No se me ocurre ninguna equivalencia exacta, Geviert.

Lo más cercano:

Te estimo
Te aprecio
Te tengo en gran consideración
Te quiero (en muchas zonas de Latinoamérica, por lo que tengo entendido).


----------



## Geviert

Gracias Estopa,

en mi pregunta pensaba en esa curiosa inversión sujeto-objeto (vista desde el castellano) que permite el verbo _mögen_. Expresar gusto de esta forma es muy particular, creo yo (la primera vez que lo escuché me sorprendí por la posibilidad de la inversión). No tiene ese significado pasivo de la forma castellana. Muy probablemente sea así porque _mögen _es un verbo volitivo, se expresa una voluntad (no se recibe, como en el caso de _gustar_). En _*mög*lich_, das_ *Mög*liche_ también hay una voluntad, oculta, (_der Zu-fall_). Tal vez lo más cercano sea _te quiero _en este caso_._


----------



## Josemoncas

Para expresar "gustar" en español no existe una forma donde el objeto de deseo sea objeto de la oración. Eso pasa en español, en francés, en italiano y creo que en la mayoría de las lenguas derivadas del latín:

Tú me gustas = Tu me plais (fr) = Tu mi piaci (it)

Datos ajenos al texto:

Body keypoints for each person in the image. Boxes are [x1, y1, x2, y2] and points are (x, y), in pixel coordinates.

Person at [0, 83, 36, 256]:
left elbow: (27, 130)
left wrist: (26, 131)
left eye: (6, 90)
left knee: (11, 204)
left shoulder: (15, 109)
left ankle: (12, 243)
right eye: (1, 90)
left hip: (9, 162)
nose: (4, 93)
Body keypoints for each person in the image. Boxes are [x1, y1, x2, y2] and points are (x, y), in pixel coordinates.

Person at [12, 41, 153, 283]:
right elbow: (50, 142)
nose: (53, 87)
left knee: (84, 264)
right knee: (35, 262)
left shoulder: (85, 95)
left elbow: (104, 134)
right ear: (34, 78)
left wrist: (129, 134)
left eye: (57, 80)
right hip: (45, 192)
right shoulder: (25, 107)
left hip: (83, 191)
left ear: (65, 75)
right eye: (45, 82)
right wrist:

El alemán y el inglés, que son germánicas, si tienen dichas formas:

Ich mag dir = I like you


----------



## dexterciyo

Puedes emplear la construcción «gustar de», aunque no es común en la lengua oral, si lo que quieres es ponerlo como ejemplo para compararlo con el alemán. .

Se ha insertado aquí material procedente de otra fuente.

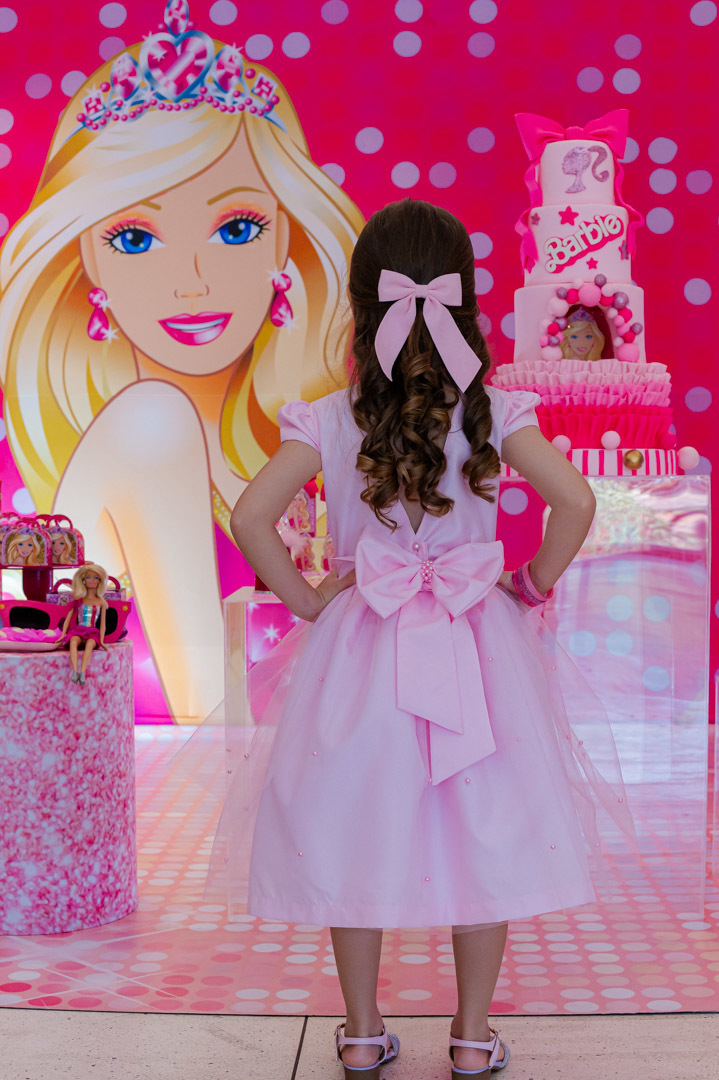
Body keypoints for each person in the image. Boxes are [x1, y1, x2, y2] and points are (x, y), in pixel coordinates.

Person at [218, 198, 637, 1078]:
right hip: (474, 643)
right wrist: (529, 582)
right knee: (482, 826)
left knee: (352, 820)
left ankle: (362, 1033)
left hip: (359, 648)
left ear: (360, 303)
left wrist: (308, 600)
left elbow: (252, 516)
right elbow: (576, 500)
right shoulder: (495, 411)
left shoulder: (329, 417)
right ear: (464, 300)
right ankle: (472, 1037)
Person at [0, 0, 363, 721]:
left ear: (285, 236)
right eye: (136, 238)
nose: (193, 282)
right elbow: (215, 726)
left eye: (236, 228)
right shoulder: (144, 430)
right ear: (86, 257)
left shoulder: (297, 426)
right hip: (207, 769)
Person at [59, 563, 109, 685]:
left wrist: (102, 641)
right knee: (73, 641)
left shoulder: (101, 602)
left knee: (90, 644)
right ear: (83, 580)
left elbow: (103, 624)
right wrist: (62, 635)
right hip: (79, 630)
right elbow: (68, 619)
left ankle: (82, 672)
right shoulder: (78, 600)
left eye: (95, 578)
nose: (92, 581)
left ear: (100, 581)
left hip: (92, 632)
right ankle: (75, 671)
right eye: (88, 577)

Ich mag dich = Yo gusto de ti.

Saludos.


----------



## Spharadi

> ..pero los alemanes tienen una forma activa y transitiva más precisa


De la supuesta precisión, no veo nada. Es un GEVIERTismo más.   
La traducción de "tú me gustas" = "du gefällst mir". En ambas frases se usa el *dativus commodi* (o *incommodi* según el caso).  Asi de simple. 
Ich mag dich = te quiero.


----------



## Geviert

Cuestión de esfuerzo... vom Geviert her.


----------



## Giovanni VR

*b)* La persona que siente el placer es el sujeto y aquello que lo causa se expresa mediante un complemento introducido por _de: «Gustaba de reunirse con amigos en su casa»_ (UPietri _Oficio_ [Ven. 1976]). Es construcción documentada sobre todo en la lengua escrita. Debe evitarse la omisión de la preposición _de,_ frecuente cuando el complemento regido es un infinitivo: 


_«Barcelona y Tenerife, dos conjuntos que gustan jugar al ataque»_ (_Vanguardia_ [Esp.] 22.3.94).

http://lema.rae.es/dpd/srv/search?id=aXvcXxX0VD6WMnqOzl


----------